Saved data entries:
* * *
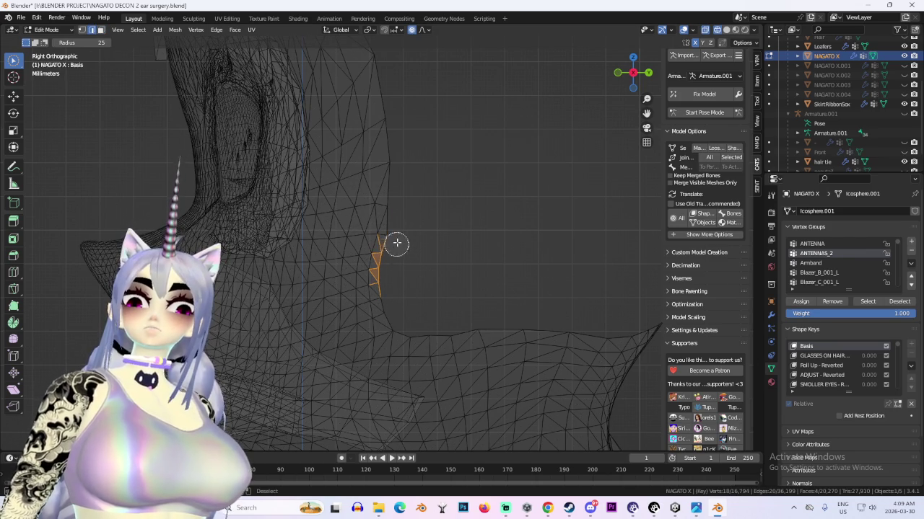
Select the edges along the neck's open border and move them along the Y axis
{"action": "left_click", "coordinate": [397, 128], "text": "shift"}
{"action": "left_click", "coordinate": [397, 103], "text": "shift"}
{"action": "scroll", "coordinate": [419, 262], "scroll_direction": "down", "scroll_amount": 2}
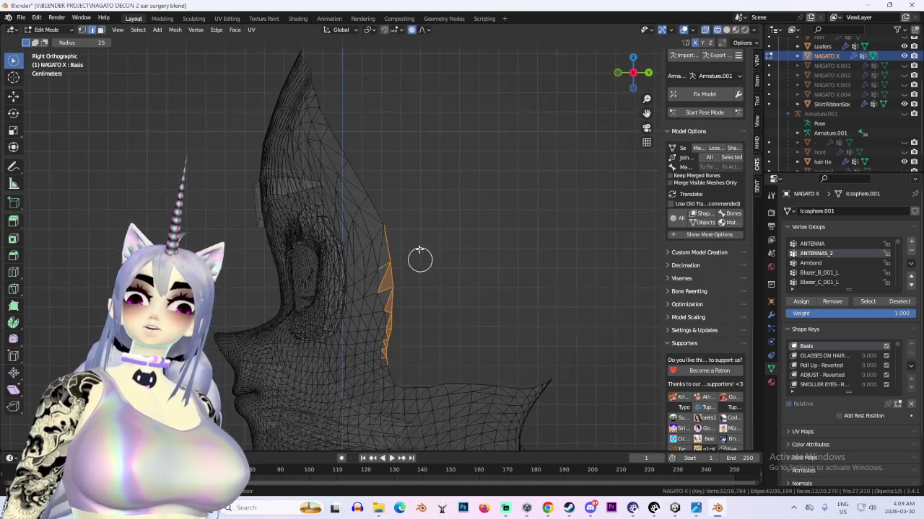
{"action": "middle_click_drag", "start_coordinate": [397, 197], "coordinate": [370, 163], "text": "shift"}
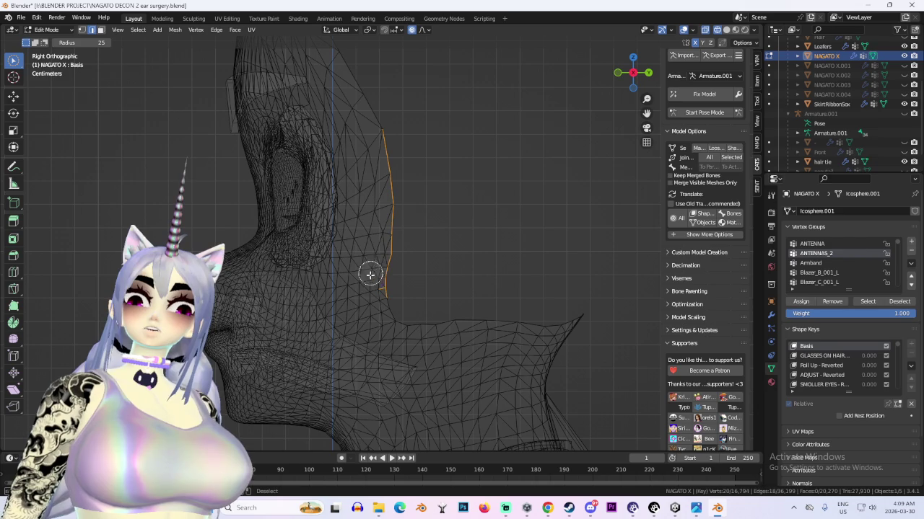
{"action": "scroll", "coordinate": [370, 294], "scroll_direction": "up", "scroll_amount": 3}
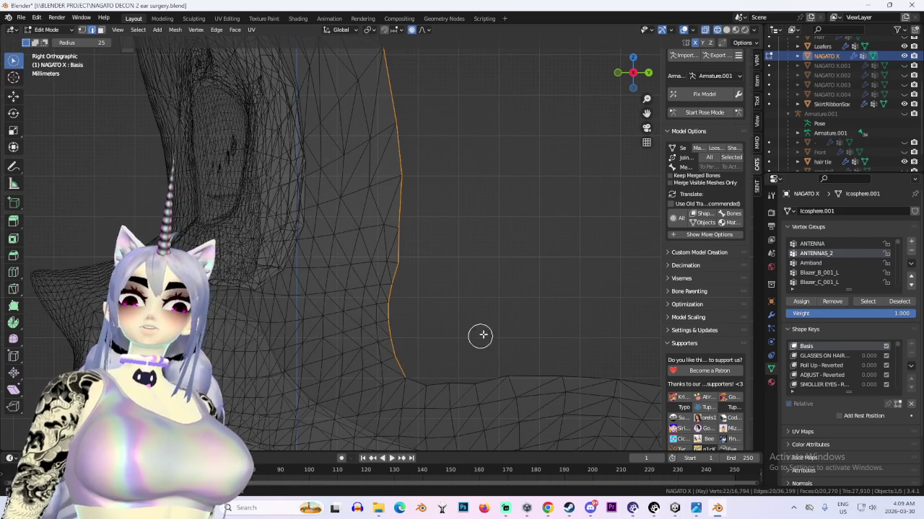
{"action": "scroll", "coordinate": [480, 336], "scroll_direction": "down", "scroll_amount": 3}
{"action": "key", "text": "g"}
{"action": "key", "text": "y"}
* * *
■ Assigned task ■
Omit the pictures. Output every record above word for word.

■ Task solution ■
Select the edges along the neck's open border and move them along the Y axis
{"action": "left_click", "coordinate": [397, 128], "text": "shift"}
{"action": "left_click", "coordinate": [397, 103], "text": "shift"}
{"action": "scroll", "coordinate": [419, 262], "scroll_direction": "down", "scroll_amount": 2}
{"action": "middle_click_drag", "start_coordinate": [397, 197], "coordinate": [370, 163], "text": "shift"}
{"action": "scroll", "coordinate": [370, 294], "scroll_direction": "up", "scroll_amount": 3}
{"action": "scroll", "coordinate": [480, 336], "scroll_direction": "down", "scroll_amount": 3}
{"action": "key", "text": "g"}
{"action": "key", "text": "y"}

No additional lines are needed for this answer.